Supplied data:
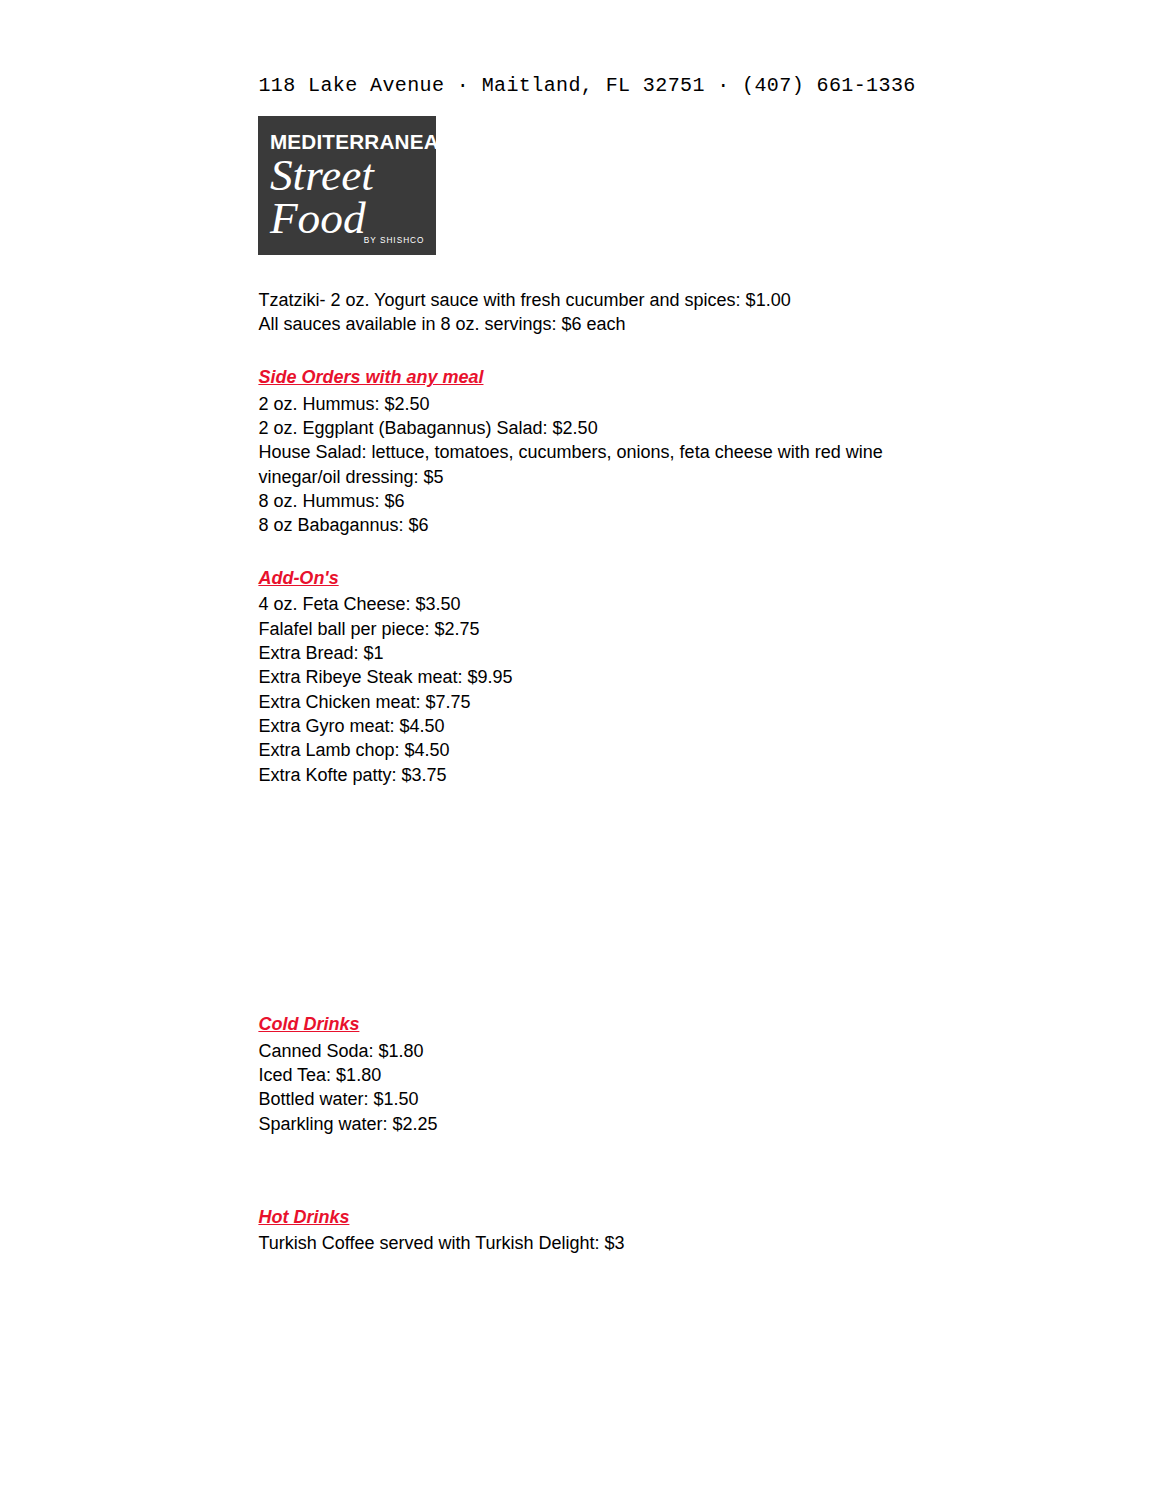118 Lake Avenue · Maitland, FL 32751 · (407) 661-1336
Mediterranean
Street Food
by Shishco
Tzatziki- 2 oz. Yogurt sauce with fresh cucumber and spices: $1.00
All sauces available in 8 oz. servings: $6 each
Side Orders with any meal
2 oz. Hummus: $2.50
2 oz. Eggplant (Babagannus) Salad: $2.50
House Salad: lettuce, tomatoes, cucumbers, onions, feta cheese with red wine vinegar/oil dressing: $5
8 oz. Hummus: $6
8 oz Babagannus: $6
Add-On's
4 oz. Feta Cheese: $3.50
Falafel ball per piece: $2.75
Extra Bread: $1
Extra Ribeye Steak meat: $9.95
Extra Chicken meat: $7.75
Extra Gyro meat: $4.50
Extra Lamb chop: $4.50
Extra Kofte patty: $3.75
Cold Drinks
Canned Soda: $1.80
Iced Tea: $1.80
Bottled water: $1.50
Sparkling water: $2.25
Hot Drinks
Turkish Coffee served with Turkish Delight: $3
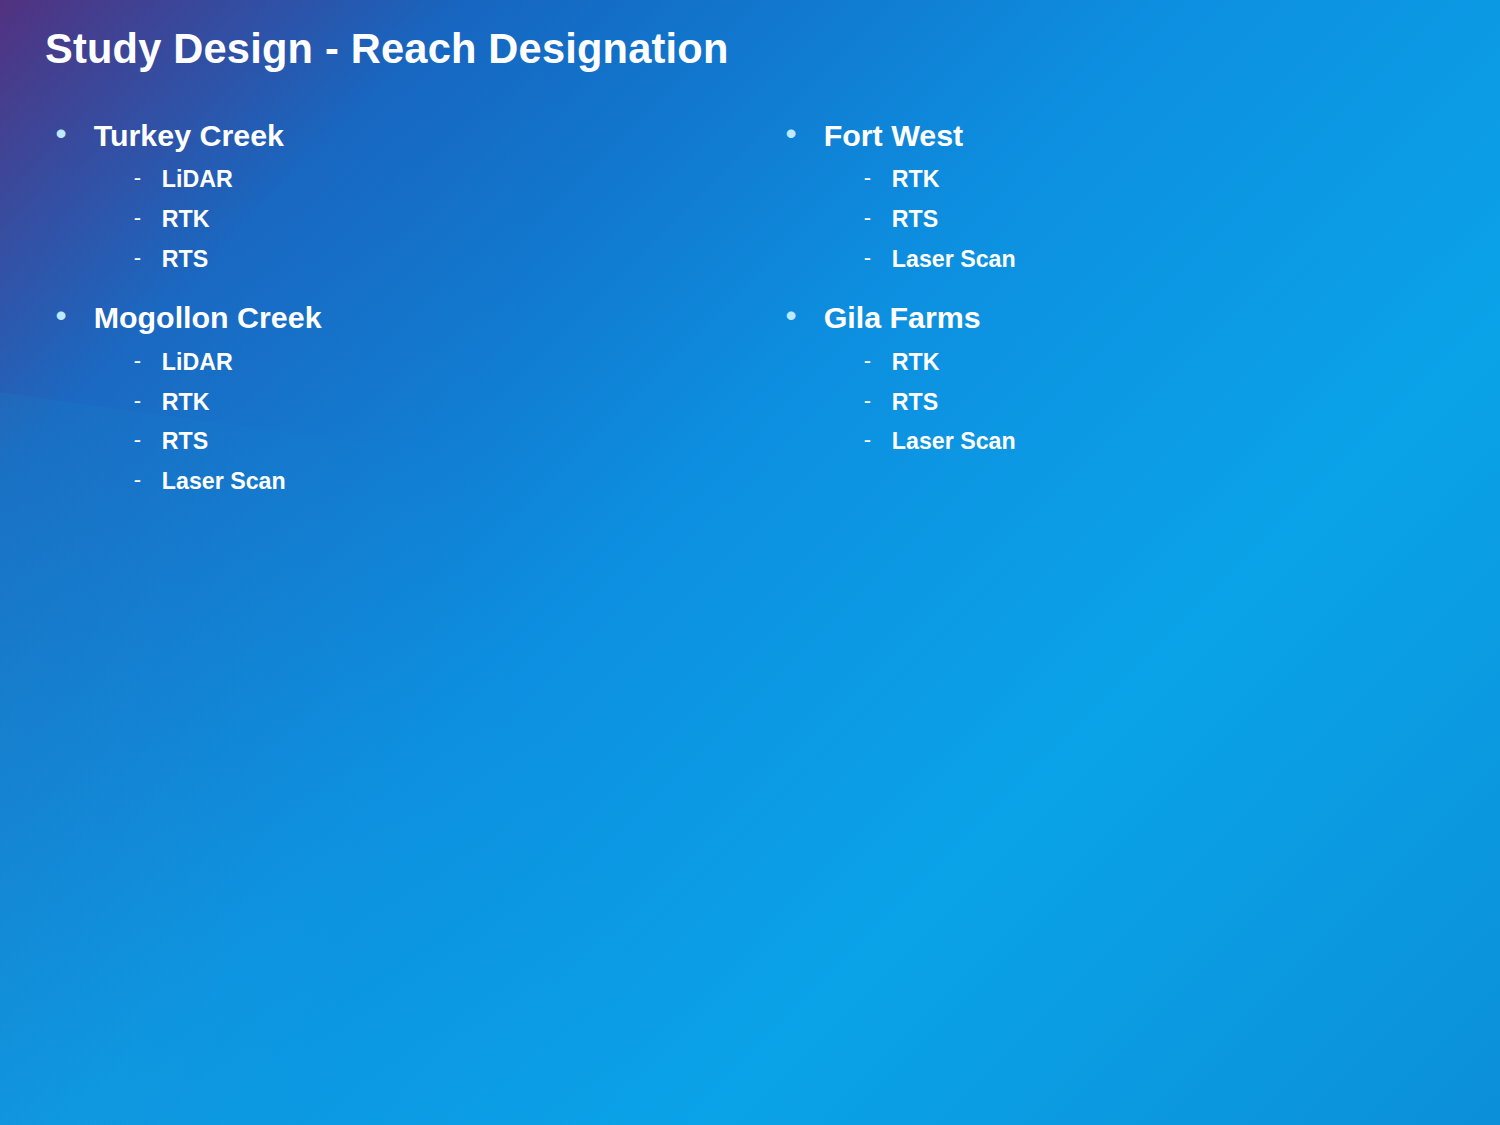Study Design - Reach Designation
Turkey Creek
LiDAR
RTK
RTS
Mogollon Creek
LiDAR
RTK
RTS
Laser Scan
Fort West
RTK
RTS
Laser Scan
Gila Farms
RTK
RTS
Laser Scan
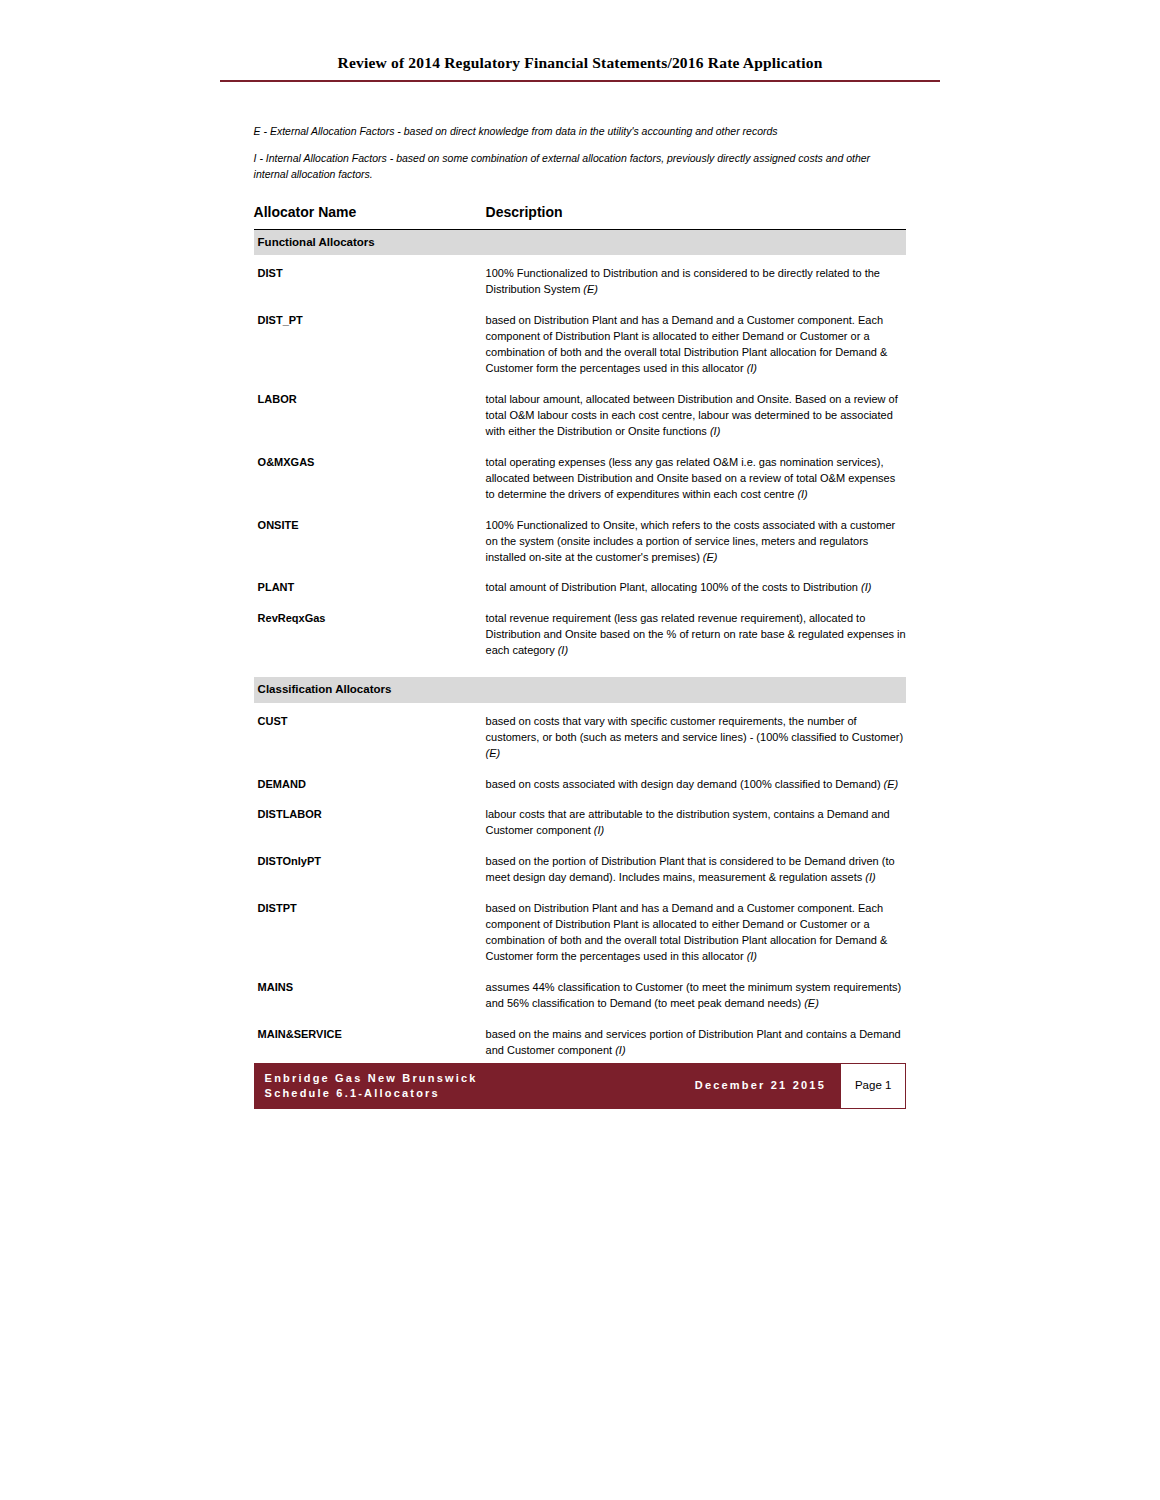Review of 2014 Regulatory Financial Statements/2016 Rate Application
E - External Allocation Factors - based on direct knowledge from data in the utility's accounting and other records
I - Internal Allocation Factors - based on some combination of external allocation factors, previously directly assigned costs and other internal allocation factors.
| Allocator Name | Description |
| --- | --- |
| Functional Allocators | |
| DIST | 100% Functionalized to Distribution and is considered to be directly related to the Distribution System (E) |
| DIST_PT | based on Distribution Plant and has a Demand and a Customer component. Each component of Distribution Plant is allocated to either Demand or Customer or a combination of both and the overall total Distribution Plant allocation for Demand & Customer form the percentages used in this allocator (I) |
| LABOR | total labour amount, allocated between Distribution and Onsite. Based on a review of total O&M labour costs in each cost centre, labour was determined to be associated with either the Distribution or Onsite functions (I) |
| O&MXGAS | total operating expenses (less any gas related O&M i.e. gas nomination services), allocated between Distribution and Onsite based on a review of total O&M expenses to determine the drivers of expenditures within each cost centre (I) |
| ONSITE | 100% Functionalized to Onsite, which refers to the costs associated with a customer on the system (onsite includes a portion of service lines, meters and regulators installed on-site at the customer's premises) (E) |
| PLANT | total amount of Distribution Plant, allocating 100% of the costs to Distribution (I) |
| RevReqxGas | total revenue requirement (less gas related revenue requirement), allocated to Distribution and Onsite based on the % of return on rate base & regulated expenses in each category (I) |
| Classification Allocators | |
| CUST | based on costs that vary with specific customer requirements, the number of customers, or both (such as meters and service lines) - (100% classified to Customer) (E) |
| DEMAND | based on costs associated with design day demand (100% classified to Demand) (E) |
| DISTLABOR | labour costs that are attributable to the distribution system, contains a Demand and Customer component (I) |
| DISTOnlyPT | based on the portion of Distribution Plant that is considered to be Demand driven (to meet design day demand). Includes mains, measurement & regulation assets (I) |
| DISTPT | based on Distribution Plant and has a Demand and a Customer component. Each component of Distribution Plant is allocated to either Demand or Customer or a combination of both and the overall total Distribution Plant allocation for Demand & Customer form the percentages used in this allocator (I) |
| MAINS | assumes 44% classification to Customer (to meet the minimum system requirements) and 56% classification to Demand (to meet peak demand needs) (E) |
| MAIN&SERVICE | based on the mains and services portion of Distribution Plant and contains a Demand and Customer component (I) |
Enbridge Gas New Brunswick
Schedule 6.1-Allocators
December 21 2015
Page 1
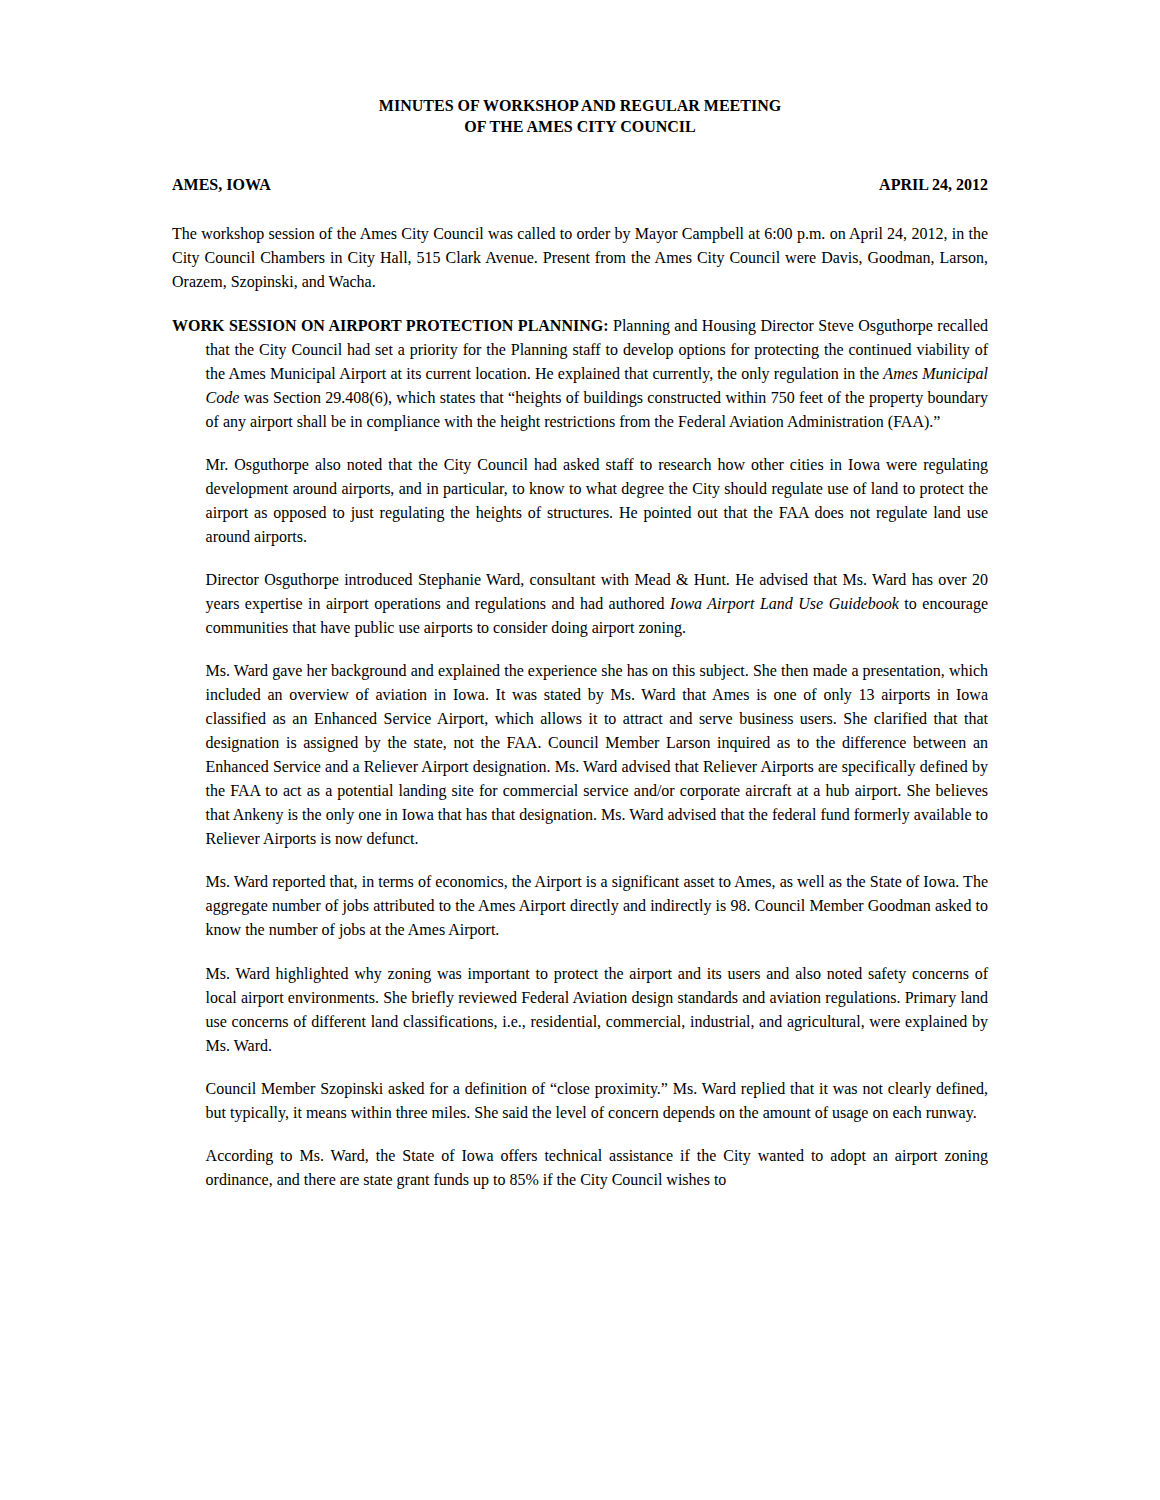Minutes of Workshop and Regular Meeting
of the Ames City Council
AMES, IOWA APRIL 24, 2012
The workshop session of the Ames City Council was called to order by Mayor Campbell at 6:00 p.m. on April 24, 2012, in the City Council Chambers in City Hall, 515 Clark Avenue. Present from the Ames City Council were Davis, Goodman, Larson, Orazem, Szopinski, and Wacha.
Work Session on Airport Protection Planning: Planning and Housing Director Steve Osguthorpe recalled that the City Council had set a priority for the Planning staff to develop options for protecting the continued viability of the Ames Municipal Airport at its current location. He explained that currently, the only regulation in the Ames Municipal Code was Section 29.408(6), which states that “heights of buildings constructed within 750 feet of the property boundary of any airport shall be in compliance with the height restrictions from the Federal Aviation Administration (FAA).”
Mr. Osguthorpe also noted that the City Council had asked staff to research how other cities in Iowa were regulating development around airports, and in particular, to know to what degree the City should regulate use of land to protect the airport as opposed to just regulating the heights of structures. He pointed out that the FAA does not regulate land use around airports.
Director Osguthorpe introduced Stephanie Ward, consultant with Mead & Hunt. He advised that Ms. Ward has over 20 years expertise in airport operations and regulations and had authored Iowa Airport Land Use Guidebook to encourage communities that have public use airports to consider doing airport zoning.
Ms. Ward gave her background and explained the experience she has on this subject. She then made a presentation, which included an overview of aviation in Iowa. It was stated by Ms. Ward that Ames is one of only 13 airports in Iowa classified as an Enhanced Service Airport, which allows it to attract and serve business users. She clarified that that designation is assigned by the state, not the FAA. Council Member Larson inquired as to the difference between an Enhanced Service and a Reliever Airport designation. Ms. Ward advised that Reliever Airports are specifically defined by the FAA to act as a potential landing site for commercial service and/or corporate aircraft at a hub airport. She believes that Ankeny is the only one in Iowa that has that designation. Ms. Ward advised that the federal fund formerly available to Reliever Airports is now defunct.
Ms. Ward reported that, in terms of economics, the Airport is a significant asset to Ames, as well as the State of Iowa. The aggregate number of jobs attributed to the Ames Airport directly and indirectly is 98. Council Member Goodman asked to know the number of jobs at the Ames Airport.
Ms. Ward highlighted why zoning was important to protect the airport and its users and also noted safety concerns of local airport environments. She briefly reviewed Federal Aviation design standards and aviation regulations. Primary land use concerns of different land classifications, i.e., residential, commercial, industrial, and agricultural, were explained by Ms. Ward.
Council Member Szopinski asked for a definition of “close proximity.” Ms. Ward replied that it was not clearly defined, but typically, it means within three miles. She said the level of concern depends on the amount of usage on each runway.
According to Ms. Ward, the State of Iowa offers technical assistance if the City wanted to adopt an airport zoning ordinance, and there are state grant funds up to 85% if the City Council wishes to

What you will do:
For every line of the records that includes the string "overall", add one to a tally; the answer is that tally alone.

Result of this task:
2